A municipality in Connecticut wants to hire me and my 80hp tracked machine equipped with a Kage plow, snow bucket and truck loading snowblower. They want all three implements available during cleanup but mostly want me to blow snow into trucks. Do I charge to have all three there? How much should I charge?


----------



## JD Dave (Mar 20, 2007)

Basically having more attachments will get you more hours so that's how you end up making more money. The hourly rate should
Be a little more for the blower IMO.


----------



## LR3 (Sep 23, 2011)

JD Dave;2017939 said:


> Basically having more attachments will get you more hours so that's how you end up making more money. The hourly rate should
> Be a little more for the blower IMO.


That makes sense. Definitely more for the blower. But even more considering it has an add on, which is the extended chute to load tri axles etc., no? What would you consider to be a reasonable hourly rate?


----------



## JD Dave (Mar 20, 2007)

I have no idea what your hourly rate should be. Around here the towns pay good standby and a very low hourly rate.


----------



## grandview (Oct 9, 2005)

Did they say hourly? A lot of places are by the truck load. Your trucks or theirs?


----------



## LR3 (Sep 23, 2011)

grandview;2018175 said:


> Did they say hourly? A lot of places are by the truck load. Your trucks or theirs?

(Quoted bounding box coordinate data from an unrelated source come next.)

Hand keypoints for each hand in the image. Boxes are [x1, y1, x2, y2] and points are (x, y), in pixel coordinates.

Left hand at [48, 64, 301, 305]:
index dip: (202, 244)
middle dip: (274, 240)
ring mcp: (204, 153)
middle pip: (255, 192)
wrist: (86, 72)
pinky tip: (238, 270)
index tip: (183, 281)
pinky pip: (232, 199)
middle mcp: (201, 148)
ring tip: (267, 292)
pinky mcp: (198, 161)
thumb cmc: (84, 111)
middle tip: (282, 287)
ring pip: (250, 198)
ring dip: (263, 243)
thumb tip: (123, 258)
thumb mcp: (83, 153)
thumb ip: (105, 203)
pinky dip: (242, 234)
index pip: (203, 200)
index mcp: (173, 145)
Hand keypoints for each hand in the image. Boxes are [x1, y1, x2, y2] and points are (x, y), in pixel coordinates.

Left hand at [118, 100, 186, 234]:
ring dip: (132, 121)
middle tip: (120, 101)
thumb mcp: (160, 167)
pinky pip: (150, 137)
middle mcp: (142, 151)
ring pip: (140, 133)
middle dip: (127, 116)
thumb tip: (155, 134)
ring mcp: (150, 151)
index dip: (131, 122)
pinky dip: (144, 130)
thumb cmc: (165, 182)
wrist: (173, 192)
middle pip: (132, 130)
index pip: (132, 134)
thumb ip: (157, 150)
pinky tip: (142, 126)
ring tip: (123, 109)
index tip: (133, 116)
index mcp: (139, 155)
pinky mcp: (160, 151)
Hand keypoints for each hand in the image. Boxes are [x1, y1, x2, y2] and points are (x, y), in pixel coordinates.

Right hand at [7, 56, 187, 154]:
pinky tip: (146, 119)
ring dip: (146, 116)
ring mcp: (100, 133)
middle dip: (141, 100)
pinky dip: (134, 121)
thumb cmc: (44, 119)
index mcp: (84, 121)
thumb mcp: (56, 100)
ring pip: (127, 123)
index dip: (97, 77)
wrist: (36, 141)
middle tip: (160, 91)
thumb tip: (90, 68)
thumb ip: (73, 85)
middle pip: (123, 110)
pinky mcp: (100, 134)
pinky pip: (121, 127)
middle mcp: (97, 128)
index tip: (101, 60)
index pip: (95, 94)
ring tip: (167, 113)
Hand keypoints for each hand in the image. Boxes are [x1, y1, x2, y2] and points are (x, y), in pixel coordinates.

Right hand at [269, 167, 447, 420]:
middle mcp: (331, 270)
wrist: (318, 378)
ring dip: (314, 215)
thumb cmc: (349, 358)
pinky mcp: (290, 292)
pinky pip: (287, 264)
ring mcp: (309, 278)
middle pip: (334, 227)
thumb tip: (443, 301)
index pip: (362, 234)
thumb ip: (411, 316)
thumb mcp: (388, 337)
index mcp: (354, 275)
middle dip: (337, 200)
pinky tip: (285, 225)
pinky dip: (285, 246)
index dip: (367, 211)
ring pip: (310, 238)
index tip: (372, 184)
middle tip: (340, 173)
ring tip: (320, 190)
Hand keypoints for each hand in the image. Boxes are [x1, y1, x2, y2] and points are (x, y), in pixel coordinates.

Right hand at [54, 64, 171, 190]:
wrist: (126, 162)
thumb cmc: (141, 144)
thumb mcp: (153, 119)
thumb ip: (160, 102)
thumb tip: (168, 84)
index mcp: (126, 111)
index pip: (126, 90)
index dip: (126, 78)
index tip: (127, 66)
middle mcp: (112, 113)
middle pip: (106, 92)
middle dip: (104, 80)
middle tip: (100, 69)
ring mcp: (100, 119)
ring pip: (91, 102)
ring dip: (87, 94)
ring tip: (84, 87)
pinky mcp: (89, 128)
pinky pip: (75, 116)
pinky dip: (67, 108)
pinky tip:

 No trucks. Just the skid steer and implements mentioned. I may add a 9 ton to blow snow into but that's a different charge altogether.


----------



## LapeerLandscape (Dec 29, 2012)

I would charge a base price for the skid and additional rates for each attachment broken down into 1/4, 1/2 or 1 hour increments as you use them. Also charge for delivery and pick up. Being a municipality sometimes coffee and donuts go along ways.


----------



## Lowlifetrucker (Aug 28, 2017)

They pay $135 hr for 6-8 yd loaders in mass for plowing and removal,but it's also more equipment after plowing then having loaders pile it up and then load it out. I wouldn't hesitate to ask for $100 hr plus Connecticut has $$$$$


----------



## John_DeereGreen (Jan 2, 2011)

You're a little late to the party. Like 2 years late.


----------



## Lowlifetrucker (Aug 28, 2017)

Hahahaha gotcha,how much did he get?


----------



## fireside (Mar 1, 2008)

Not sure but I had a city pay me 200 per hour for a skidsteer and bucket only! They paid for the fuel and meals


----------



## John_DeereGreen (Jan 2, 2011)

fireside said:


> Not sure but I had a city pay me 200 per hour for a skidsteer and bucket only! They paid for the fuel and meals


Where do I sign up?


----------